King worked with Jon Brewer, who previously has done similar documentaries on Jimi Hendrix, Bad Company and Nat King Cole among others. With Morgan Freeman providing narration, the film looks as the life and key moments within King's professional career. The list of interview subjects for the film is a Who's Who: Bill Cosby, Eric Clapton, Bonnie Raitt, Ron Wood, Carlos Santana, Buddy Guy. Freeman even sits down for a couple of minutes to share thoughts on the man. But the film also interviews people who know King aside from sharing the stage with him, whether it is friends, an ex-wife, or even longtime friends who knew King growing up in Mississippi. King also speaks to the camera occasionally, discussing what his legacy may be, what people may think of him and anything else which may come to his mind over the course of the feature.
In The Life Of Reilly, we get to see how King achieved his crossover success in the 1960s and ‘70s, but also how it revived with more modern acts like U2 (and Bono is interviewed for that additional context). King's childhood growing up and dealing with the everyday hardships that virtually all African Americans dealt with in pre-World War II Mississippi is startling to watch and listen to in how casual is sounds.
For as good as Life of Riley is in the first act, there does seem to be a controlled distance and occasional lack of focus to the film that for me (going from memory, at least) was reminiscent of King's 1996 autobiography "Blues All Around Me." Yes, he went through a lot growing up, yes he has put in a ton of work to get where he has gotten. Yes, he has a weakness for women. And like the book, the subjects tend to randomly bounce. The introspection seems to be there for King, but how it is used needs some minor calibration.

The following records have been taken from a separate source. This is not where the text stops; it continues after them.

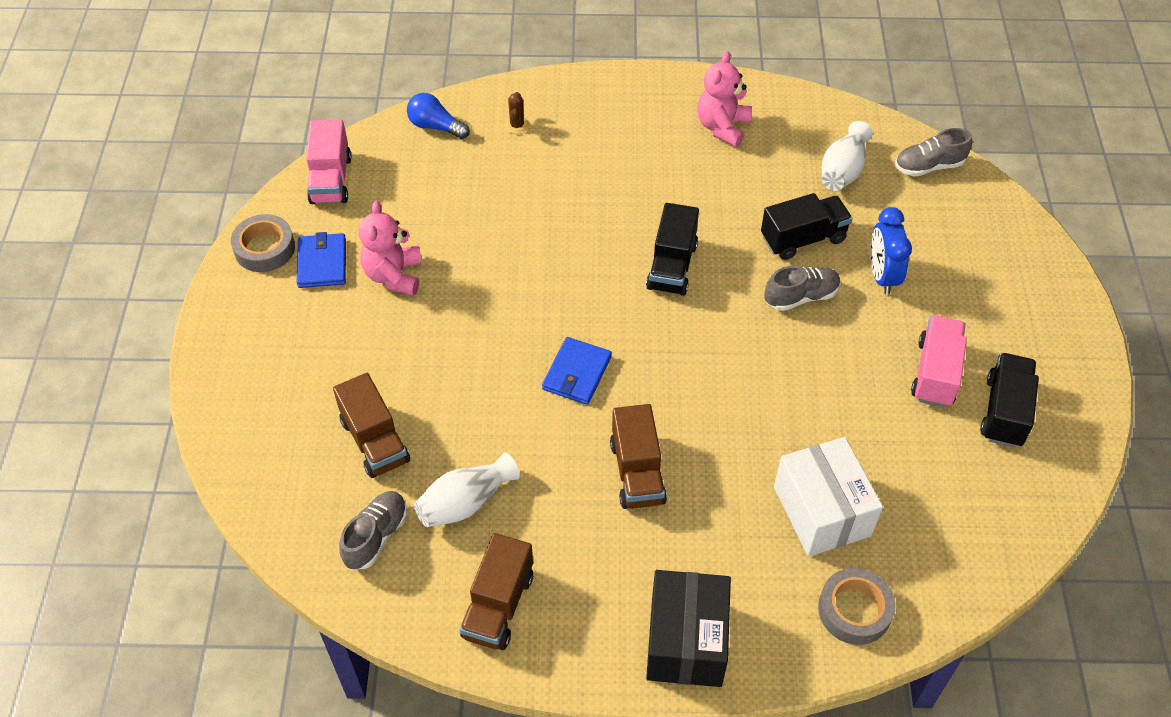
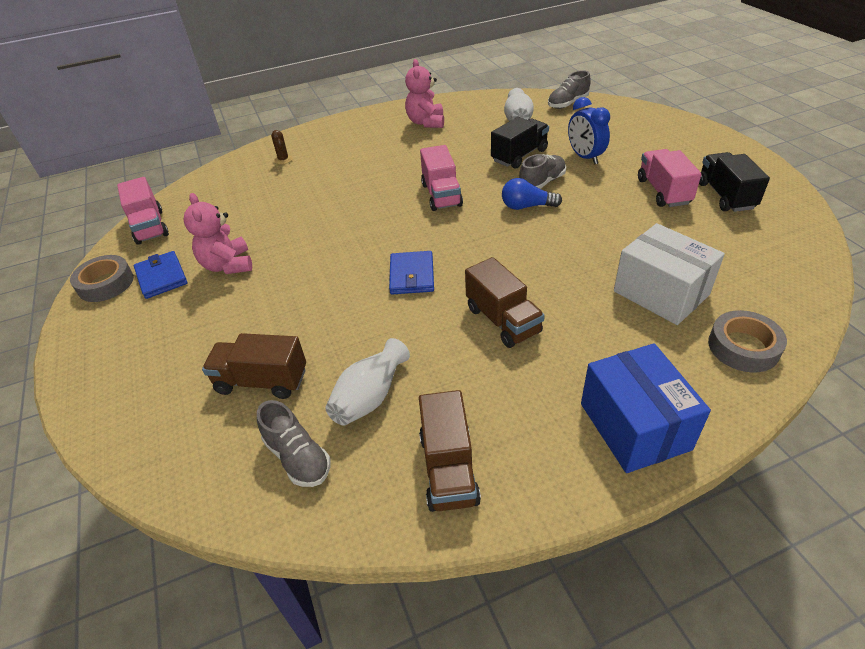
camera: 20 degrees left, 10 degrees down
(375, 441) = (262, 381): brown truck -> brown truck turned 150 degrees clockwise
(376, 536) = (298, 457): grey shoe -> grey shoe turned 135 degrees clockwise
(435, 126) = (222, 176): blue light bulb -> blue light bulb (526, 206)
(672, 266) = (441, 195): black truck -> pink truck
(686, 641) = (634, 426): black box -> blue box

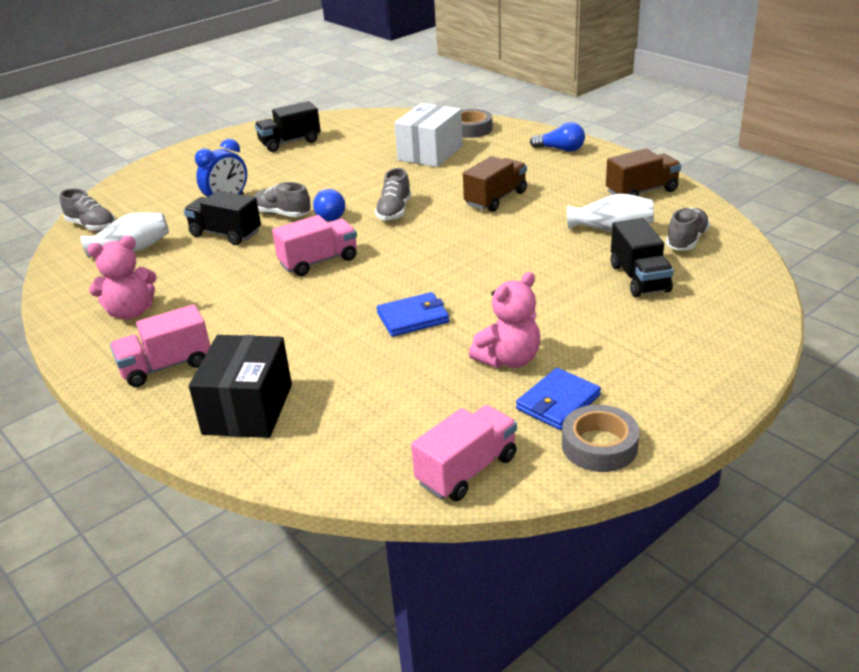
camera: 110 degrees left, 10 degrees down
(262, 381) = (639, 278): brown truck -> black truck
(283, 159) = (248, 409): brown cactus -> black box
(412, 275) = (463, 246): blue wallet -> blue wallet (413, 318)
(512, 244) = (394, 211): none -> grey shoe
(634, 426) = (560, 149): blue box -> blue light bulb
(663, 191) = (288, 163): pink truck -> pink truck (166, 366)

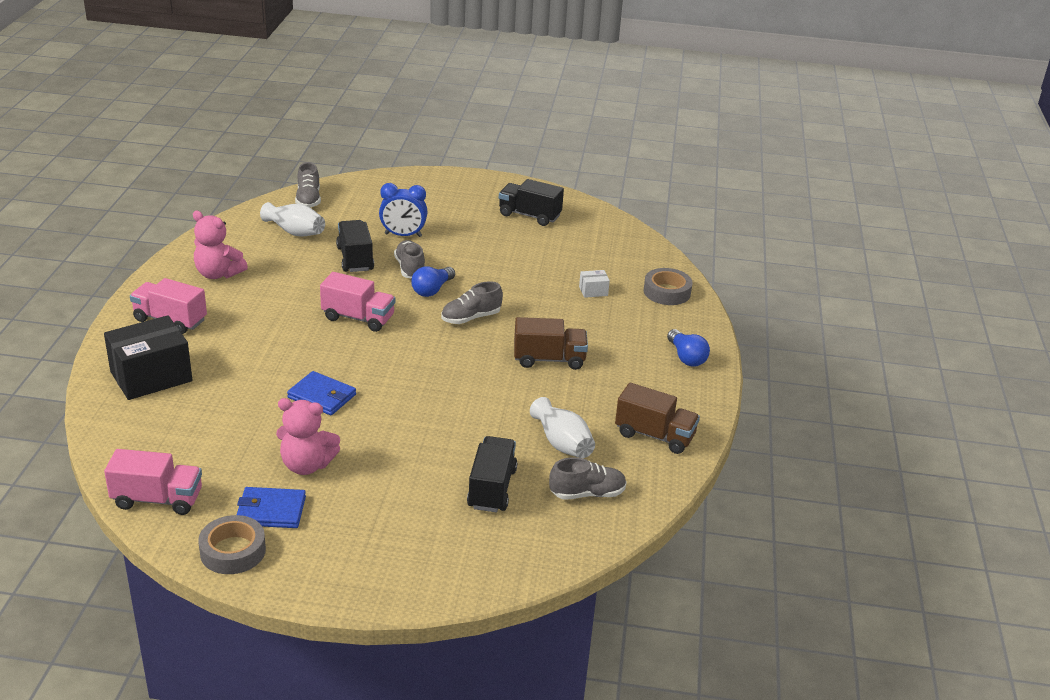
camera: 45 degrees right, 0 degrees up
(430, 153) = (593, 291): white box -> white box, size x0.43
(639, 278) = (492, 488): black truck -> black truck turned 150 degrees clockwise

Life of Riley almost tends to want to spend more time showing some of King's more famous moments with politicians, musicians and the late Pope John Paul himself (admittedly a really cool moment) but does not do well in placing these moments into their proper appreciation most times.
There is a melancholy nature to Life of Riley for me in that the film was released in 2012 and to my cursory glances, there have not been many appearances from the King of Blues in the last year and a half. I would hope he is doing well if nothing else so if there is more to the book that is Riley King that we see it. The film gives us a starter and a decent entrée, though the latter needs some work. And if we get the dessert? Oh boy.
Life of Riley is presented in 1.78:1 anamorphic widescreen and looks fine generally. The film borrows a lot from King's private collection of still photos and vintage video that spans what appears to be six decades. The current film looks good and the older stuff (while deliberately ‘aged') also is in good shape. Little in the way of artifacts or image noise plagues the disc and considering the various things it is supposed to present, the disc does them all well.
It sounds as if the Dolby Digital 5.1 surround track is the same one found on the Blu-ray which if correct is a disappointment. The interview footage sounds slightly inconsistent and the music (which occurs often) does not include much of the rear channels and virtually none of the subwoofer to communicate a broad soundstage. It was a decent-sounding disc, but could have been so much more.
Two songs from his 2011 concert at the Royal Albert Hall are here (8:34), which you can either watch independently or if you wish, check out our review of the concert on Blu-ray. There are also additional interviews with Guy, Raitt, Wood, Santana and others (25:40) which help fill out a little more background on the man and his influence.
To be sure, The Life of Riley is a solid film for those unfamiliar with B.B. King and his exceptional life and career. But if you do know a facet or two of it, you are left feeling that the film does not hoe a lot of new ground, and takes whatever time that it wants to tell whatever story it wants. Technically the disc is fine though the audio was a bummer, and on the bonus material side of things is unmistakably disappointing. Worth checking out for peripheral fans of his work, though longer-term fans may not get too much out of it.